Masters of Health Magazine October 2022 | Page 71

It’s possible that, if McClintock took the white mulberry leaf as a supplement, that it was adulterated with other ingredients that could cause adverse reactions. If that is the case, the FDA has full authority under the law to remove adulterated supplements from the market because supplements are stringently regulated. They must adhere to “current Good Manufacturing Practices” (cGMPS), which establish requirements for manufacturing, packaging, labeling, and holding dietary supplements. This system helps to prevent contamination, deviation, mix-ups, and failures. Standards are set for manufacturing and testing with regard to raw materials, quality assurance, record-keeping, cleanliness and safety, qualifications of manufacturing personnel, product testing, production and process controls, and distribution. There are additional standards for the marketing and labeling of supplements, as well as the registration of facilities producing supplements.

All of this is to say that laws to guarantee safe products are already on the books, and it is up to the FDA to enforce those laws, yet the agency routinely fails to do so. Look no further than the vaping industry. The FDA ordered hundreds of these products off the market, but recent reports show that vaping companies are ignoring the FDA’s orders, and the agency is letting it happen.

In the past, there has been evidence of something even more sinister going on. FDA memos, retrieved through Freedom of Information Act requests, show that the agency has, at least in the past, deliberately refused to enforce laws in the hope that something would occur which was so bad that current supplement law would be abandoned in favor of a drug-type regulation scheme. If once in a great while some bad actors fail to meet the current high standards, and the FDA fails to hold them accountable, this should not reflect on the entire industry. The FDA already has the power it needs, so passing more regulations would simply be redundant.

The testing regimens which the supplement industry are held to under cGMPs are one reason that supplements have such a proven track record of safety—more so than food, not to mention FDA-approved pharmaceuticals. One report from the Government Accountability Office found that there were an average of 1,575 adverse event reports (AERs) related to supplements per year between 2008 and 2011. When you factor in that about half of Americans (157 million people) take supplements every day, this means that only one-hundredth of one percent of all supplement users ever experience any problems at all. It is also worth noting that AERs are not concrete evidence of supplements being a factor in an adverse event, but simply a possible correlation. What supplement adverse events there are tend to be a result of elderly patients or young children choking on pills. Further, analyses by the American Association of Poison Control Center’s National Poison Data System routinely find zero deaths from dietary supplements.

By contrast, in 2014, there were 1,289,133 drug adverse events.
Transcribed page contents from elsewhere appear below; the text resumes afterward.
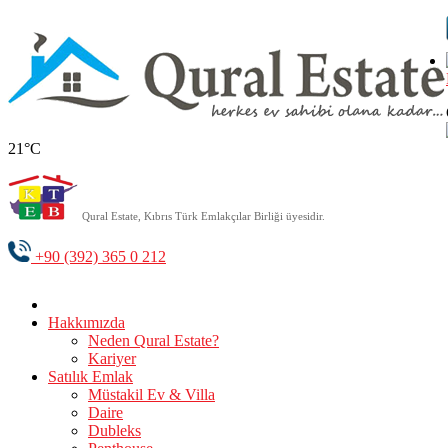
21°C
Qural Estate, Kıbrıs Türk Emlakçılar Birliği üyesidir.
+90 (392) 365 0 212
Hakkımızda
Neden Qural Estate?
Kariyer
Satılık Emlak
Müstakil Ev & Villa
Daire
Dubleks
Our counterparts at ANH-International found that UK residents were about as likely to get struck by lightning as die from taking dietary supplements.

Put simply, supplements are fully regulated, and the FDA has the power to remove unsafe, adulterated products from the market. Due to these facts, it is rather galling to use a tragic death such as McClintock’s as a means of garnering support for additional supplement regulations that appear to be faltering in Congress. We must not be deterred and continue to pressure Congress NOT to pass mandatory product registration for dietary supplements. As we’ve explained in previous coverage, we believe mandatory product registration is the first step towards restrictions on vitamin doses allowed in supplements; this move also threatens to destroy innovation in the supplement industry, eliminating quality products and leaving us only with the most basic products that make mega-corporations money. We can’t let this happen.